Résoudre cette énigme et identifier de manière définitive le site d'action de l'ATP sur les récepteurs de la famille P2X était notamment le challenge de l'équipe "Biophysicochimie des récepteurs-canaux", dirigée par Thomas Grutter au LCAMB. Pour cela, les chercheurs ont fait appel à une stratégie qui a déjà fait ses preuves sur d'autres types de récepteurs-canaux et l'ont appliquée au récepteur P2X2. Cette stratégie est basée sur la création d'une liaison covalente spécifique entre un dérivé de l'ATP rendu électrophile et un acide aminé du site de liaison rendu nucléophile. La réaction ne peut se faire que si la distance entre les réactifs est suffisamment petite (quelques Angstrom) et si le temps de résidence du ligand dans son site est suffisamment grand (bonne affinité du ligand pour le récepteur). En d'autres termes, le dérivé de l'ATP électrophile est utilisé comme "hameçon" moléculaire pour aller "pêcher" l'acide aminé nucléophile, qui se trouve à très grande proximité de l'hameçon lorsque le dérivé de l'ATP est positionné dans son site de liaison.

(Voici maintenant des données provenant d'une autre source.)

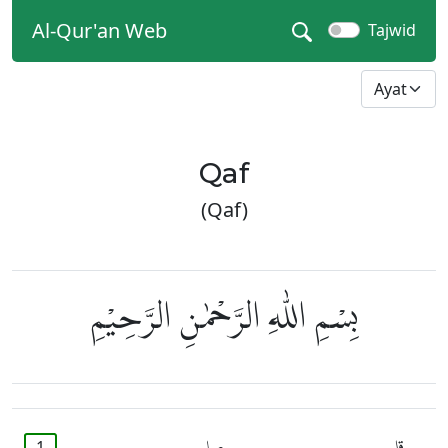
Al-Qur'an Web
Tajwid
Qaf
(Qaf)
بِسْمِ اللّٰهِ الرَّحْمٰنِ الرَّحِيْمِ
1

En collaboration avec Alexandre Specht de l'équipe "Chimie bioorganique" du LCAMB, les scientifiques ont donc synthétisé un analogue de l'ATP possédant un centre réactif électrophile vis-à-vis des résidus cystéines: le 8-thiocyano-ATP (NCS-ATP). Cette molécule a effectivement été identifiée comme un agoniste du récepteur P2X2 et possède une affinité apparente comparable à celle de l'ATP. Par ailleurs, les chercheurs ont réalisé par mutagenèse dirigée 26 mutations cystéine individuelles dans la poche supposée de l'ATP sur le récepteur et exprimé chacun de ces mutants dans des cellules humaines embryonnaires de rein (HEK). La fonctionnalité de ces mutants a pu être mesurée grâce à la technique d'électrophysiologie "patch-clamp", qui permet d'enregistrer les flux d'ions à travers le canal ionique lorsque celui-ci s'ouvre en réponse à la liaison du dérivé de l'ATP.

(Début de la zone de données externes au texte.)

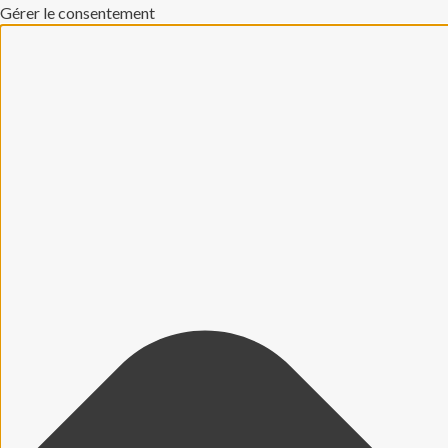
Gérer le consentement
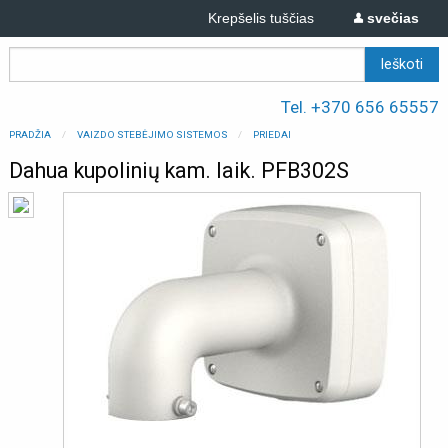
Krepšelis tuščias
svečias
Tel. +370 656 65557
PRADŽIA
VAIZDO STEBĖJIMO SISTEMOS
PRIEDAI
Dahua kupolinių kam. laik. PFB302S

Vingt-trois des récepteurs mutants réalisés ont répondu à la liaison du NCS-ATP et deux d'entre eux en particuliers, N140C et L186C, ont réagi de façon irréversible et spécifique à cette sonde. Ceci démontre la grande proximité spatiale et l'interaction des résidus cystéine insérés en position 140 et 186 du récepteur P2X2 avec le dérivé de l'ATP. Par le biais de méthodes bioinformatiques appliquées in silico, les scientifiques ont confirmé les données expérimentalement obtenues et ont évalué la distance entre la fonction réactive du NCS-ATP et la cystéine introduite, soit en position 140 soit en position 186. Cette distance, comprise entre 4,3 et 4,6 Angstrom, est tout à fait compatible avec une réaction chimique.

Ces travaux ont donc permis de localiser de manière définitive les sites de liaison de l'ATP sur les récepteurs de la famille P2X et montrent que la molécule d'ATP adopte au moins deux modes de fixation sur son site, localisé dans le domaine extracellulaire des récepteurs, à l'interface entre deux sous-unités. Ils ouvrent la voie à la conception rationnelle de nouvelles molécules agissant plus efficacement sur les voies de la douleur.